§ **ТЕКСТ ДЛЯ ИЗУЧЕНИЯ**:
········
Вчера французское министерство иностранных дел роздало депутатам палаты Желтую книгу, подробно и на сей раз с большей, чем обыкновенно, откровенностью рисующую всю агадирскую историю.1
Возможность быть довольно откровенными дана ответственным дипломатам тем обстоятельством, что два главных действующих лица этой международной драмы: с французской стороны бывший министр иностранных дел де Сельв и бывший президент министров Кайо — люди конченные в политическом отношении. После невероятных водевильных промахов первого и возмутившего всех проявлений у второго сквозь министерский облик весьма выразительной физиономии корыстного финансиста и ставленника определенных групп, имевших свои частные интересы, они, для высшей карьеры по крайней мере, люди погребенные.
········
§ **ЧТО НУЖНО СДЕЛАТЬ**:
• a. Пожалуйста, воспроизведите фрагмент текста о Желтой книге, начиная со слов «Вчера французское министерство» и продолжая до слов «мере, люди погребенные.».
• b. Кому, согласно тексту о Желтой книге, французское министерство иностранных дел роздало Желтую книгу?
Приведенный далее материал с этим текстом никак не связан.

§ **БЛОК ДАННЫХ**:
········
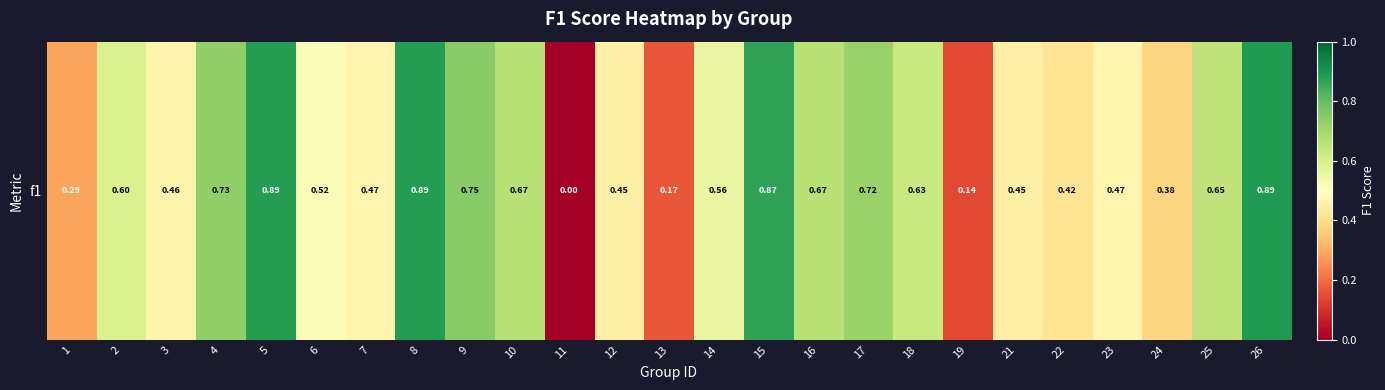

Which label corresponds to the largest value in the chart?

26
········
§ **ОТВЕТЫ К ЗАДАНИЯМ**:
• a.
Вчера французское министерство иностранных дел роздало депутатам палаты Желтую книгу, подробно и на сей раз с большей, чем обыкновенно, откровенностью рисующую всю агадирскую историю.1
Возможность быть довольно откровенными дана ответственным дипломатам тем обстоятельством, что два главных действующих лица этой международной драмы: с французской стороны бывший министр иностранных дел де Сельв и бывший президент министров Кайо — люди конченные в политическом отношении. После невероятных водевильных промахов первого и возмутившего всех проявлений у второго сквозь министерский облик весьма выразительной физиономии корыстного финансиста и ставленника определенных групп, имевших свои частные интересы, они, для высшей карьеры по крайней мере, люди погребенные.

• b. Депутатам палаты.